溫至夏抱臂靠在門口:“那藥確實挺貴,你一個月的工資也買不起。”
“還一個月~工資~”
岳珊珊越說聲音越小,僵硬的扭頭就看到溫至夏,捂著臉跑出去。
溫至夏看向提醒的男人:“張醫生,想看你跟過我說,明天我換藥請你過去。”
不就是這兩天陸沉洲沒用醫院的藥,他們好奇。
溫至夏這么一鬧,岳珊珊短時間是不會進那個病房。
溫至夏轉身離開,在外面找了一個荒廢破落的院子,躲到里面進了空間,換了一身衣服跟造型。

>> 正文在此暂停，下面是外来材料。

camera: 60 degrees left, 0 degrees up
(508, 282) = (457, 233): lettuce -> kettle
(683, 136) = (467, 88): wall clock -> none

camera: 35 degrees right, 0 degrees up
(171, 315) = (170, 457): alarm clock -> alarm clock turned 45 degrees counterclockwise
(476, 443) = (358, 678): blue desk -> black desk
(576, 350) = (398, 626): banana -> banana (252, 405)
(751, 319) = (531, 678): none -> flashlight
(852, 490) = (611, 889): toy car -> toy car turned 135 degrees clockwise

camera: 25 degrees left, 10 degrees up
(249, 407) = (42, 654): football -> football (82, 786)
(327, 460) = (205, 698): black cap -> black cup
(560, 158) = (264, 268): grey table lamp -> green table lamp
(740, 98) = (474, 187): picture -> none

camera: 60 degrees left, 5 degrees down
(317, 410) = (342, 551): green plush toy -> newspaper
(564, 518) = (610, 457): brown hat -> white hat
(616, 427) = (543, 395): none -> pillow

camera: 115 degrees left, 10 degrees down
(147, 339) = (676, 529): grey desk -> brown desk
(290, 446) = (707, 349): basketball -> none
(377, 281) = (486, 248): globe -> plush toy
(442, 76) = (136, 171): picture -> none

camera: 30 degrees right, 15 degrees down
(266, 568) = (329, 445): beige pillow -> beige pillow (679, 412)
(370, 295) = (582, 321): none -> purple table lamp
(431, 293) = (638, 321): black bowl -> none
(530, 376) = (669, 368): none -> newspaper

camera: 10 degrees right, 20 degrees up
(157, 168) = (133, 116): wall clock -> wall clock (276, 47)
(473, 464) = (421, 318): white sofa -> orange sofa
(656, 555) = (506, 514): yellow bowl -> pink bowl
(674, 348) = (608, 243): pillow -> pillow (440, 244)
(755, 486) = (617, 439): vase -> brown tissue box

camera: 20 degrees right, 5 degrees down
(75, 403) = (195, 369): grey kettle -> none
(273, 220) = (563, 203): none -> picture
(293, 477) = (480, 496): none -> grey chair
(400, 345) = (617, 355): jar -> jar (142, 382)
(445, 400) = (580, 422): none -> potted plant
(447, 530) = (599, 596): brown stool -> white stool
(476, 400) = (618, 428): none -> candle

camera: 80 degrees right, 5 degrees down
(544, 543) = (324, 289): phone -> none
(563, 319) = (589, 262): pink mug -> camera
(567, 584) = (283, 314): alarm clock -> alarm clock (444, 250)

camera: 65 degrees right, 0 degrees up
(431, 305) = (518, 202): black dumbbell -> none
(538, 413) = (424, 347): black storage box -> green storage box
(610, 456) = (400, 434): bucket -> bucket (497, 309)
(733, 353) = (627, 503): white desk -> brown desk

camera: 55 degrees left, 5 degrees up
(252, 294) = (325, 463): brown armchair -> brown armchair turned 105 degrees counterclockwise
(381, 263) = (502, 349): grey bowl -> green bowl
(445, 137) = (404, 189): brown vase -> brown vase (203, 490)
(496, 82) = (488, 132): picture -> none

剩下的時間就坐在路口石頭上,沒人會在意一個歇腳的人,身上的衣服也臟兮兮的,干凈的人經過,甚至都要捂一下鼻子。
“假干凈什么,這衣服沒味道的。”
溫至夏只不過把衣服用特殊的藥物染成臟污的樣子,有人滿臉惡心的看向溫至夏。
溫至夏也會跟他們互動,比如挖個鼻屎,啐兩口唾沫,把人嚇得哇哇亂叫,打發時間。
看著天色慢慢變暗,霍洪還沒出現,溫至夏急了,這是逼她半夜去他們家。
又等了一會,聽到一聲自行車鈴鐺的聲音,溫至夏轉頭看向來人。
不是霍洪是誰,溫至夏猛地站起身,手里拿著一塊石頭,朝著車轱轆猛地砸過去。
“給爺爺停下來,交錢不殺。”
霍洪這兩天憋著一肚子的氣,現在還有一個不知死活的攔他的車。
看著一個瘋老頭手里還拿著一塊石頭,胡子拉碴的,身上的衣服破破爛爛,估摸著精神不正常。
“知道我是誰嗎?你就敢攔我的路。”
“我管你是誰,爺爺是天王老子,給錢。”
溫至夏手里的石頭對準霍洪的洋車子又是一下。
周圍也有人經過,看兩人樣子躲得遠遠,都沒想著過去幫忙。
一來是溫至夏的形象有點顛,二來這兩人還能對上話,或許認識。
霍洪氣的擼袖子,這種人就該抓起來。
揮著拳頭朝溫至夏臉上打,溫至夏嘖嘖兩聲,鍛煉的不習慣,速度太慢。
誰說她要打架,溫至夏咧開嘴角一笑,“孫子,你過來給爺爺磕頭了。”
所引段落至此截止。